To quote Leonardo Da Vinci from a 1973 appearance in a Caramilk commercial, “I thought this might work, but I need more time. More thought.”

In truth, I have an idea of how to split the work between two systems; use one system to join the Jitsi Video Bridge, then pipe that output of the system into my desktop using an HDMI connection. It will take some experimentation to get the audio working correctly.


The recording captured locally was in 720p30. However, once it was uploaded to YouTube I see that it was converted to 720p60. I have to wonder why they bothered? The source material was p30 and in fact, just barely p30, given the aforementioned workload of the PC that was making the recording.
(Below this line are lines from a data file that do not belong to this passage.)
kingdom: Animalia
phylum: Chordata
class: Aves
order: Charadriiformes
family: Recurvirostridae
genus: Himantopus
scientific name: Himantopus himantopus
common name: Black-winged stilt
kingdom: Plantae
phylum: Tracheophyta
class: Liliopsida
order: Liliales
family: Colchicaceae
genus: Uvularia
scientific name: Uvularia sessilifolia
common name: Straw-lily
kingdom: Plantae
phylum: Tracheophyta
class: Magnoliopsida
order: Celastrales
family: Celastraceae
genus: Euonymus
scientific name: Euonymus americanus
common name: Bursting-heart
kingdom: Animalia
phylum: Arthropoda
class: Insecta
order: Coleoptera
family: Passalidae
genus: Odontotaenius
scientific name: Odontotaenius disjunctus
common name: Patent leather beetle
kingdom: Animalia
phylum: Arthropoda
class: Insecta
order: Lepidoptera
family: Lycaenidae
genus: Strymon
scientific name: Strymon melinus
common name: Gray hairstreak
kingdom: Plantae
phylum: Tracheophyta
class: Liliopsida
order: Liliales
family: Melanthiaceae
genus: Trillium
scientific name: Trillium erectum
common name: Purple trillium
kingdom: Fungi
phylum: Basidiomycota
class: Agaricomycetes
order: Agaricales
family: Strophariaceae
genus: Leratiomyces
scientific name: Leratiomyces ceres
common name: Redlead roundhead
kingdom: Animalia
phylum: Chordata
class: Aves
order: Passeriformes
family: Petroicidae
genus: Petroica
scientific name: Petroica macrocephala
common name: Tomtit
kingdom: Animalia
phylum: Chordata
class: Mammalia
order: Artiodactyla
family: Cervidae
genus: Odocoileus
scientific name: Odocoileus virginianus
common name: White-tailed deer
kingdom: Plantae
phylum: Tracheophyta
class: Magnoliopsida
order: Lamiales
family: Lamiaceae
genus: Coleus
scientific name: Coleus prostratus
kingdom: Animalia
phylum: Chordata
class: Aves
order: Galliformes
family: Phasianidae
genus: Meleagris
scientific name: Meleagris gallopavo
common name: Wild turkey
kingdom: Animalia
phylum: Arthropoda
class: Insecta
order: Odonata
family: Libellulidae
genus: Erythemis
In fact, the 720p60 playback streamed from YouTube seems to show some nasty motion artifacts. These were very obvious to me in viewing the opening to VUC515. The cross-fades between the sponsor logos should be smooth and fluid. They appeared awkward and flickery, so does much of the payback when streamed online.

Moreover, what might be the benefit of talking heads in p60? Zero. Nada. None. It’s pointless from a viewer perspective. It’s primarily beneficial for video that contains fast movement, like video gaming, sporting events or concert videos. I wonder why Google thinks that P60 has any value for common YouTube Live events or Hangouts?

Update (11/26/2014) –  this afternoon I happened to revisit the YouTube recording of this call. YouTube no longer offers the 720p60 variant that I found so troublesome. Now the best that they offer is 480p. That’s a little disappointing given that we did send them a 720p30 stream. At least it indicates that they’re still tinkering with the new p60 capability, even f they’re doing it in their typical, completely opaque, Google style.